Startup Sidecar wants to be the engine of change for smartphones.

The company, formerly known as SocialEyes, today launched its Sidecar mobile app, which has not one but two key features. First, the company says, it lets users share live video (or photos, contact information, and locations) while they talk. Second, it provides free VoIP calling in a variety of scenarios.

The goal is to bust the calling experience out of its limited, old-fashioned ways.

"Until now, voice calling has sat in a silo by itself. People who wanted to do more than talk had to toggle back and forth between voice calls and whatever else they wanted to share with the person they were calling," Rob Williams, Sidecar's CEO, said in a statement. "Sidecar tears down these barriers."

Calls made using Sidecar are free to other Sidecar users worldwide, and in the the U.S. and Canada, calls are free -- over Wi-Fi -- even to non-Sidecar users, provided you're calling a regular phone number.
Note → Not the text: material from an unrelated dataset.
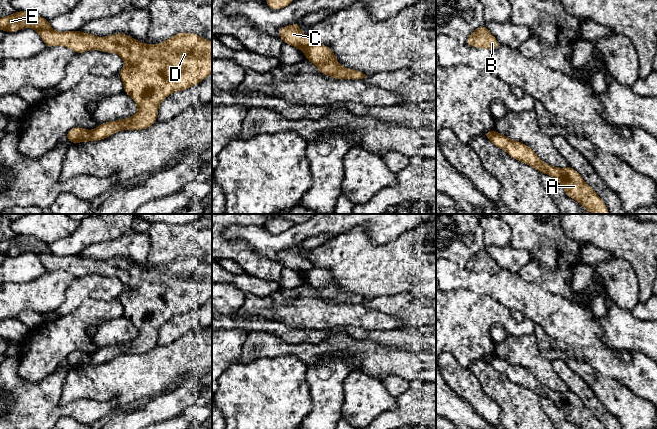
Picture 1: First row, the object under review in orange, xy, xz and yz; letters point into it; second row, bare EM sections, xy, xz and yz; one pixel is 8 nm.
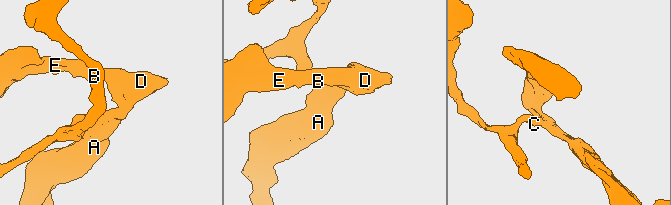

Standard carrier data charges will apply when the app is used over 3G/4G.

As SocialEyes, the company was founded in 2011 to provide videoconferencing services, but then "pivoted" to target the rapidly growing smartphone market. Its founders include Williams, Rob Glaser (former head of RealNetworks), and Jeff McLeman.

Sidecar is available as a free download at Apple's App Store and at Google Play.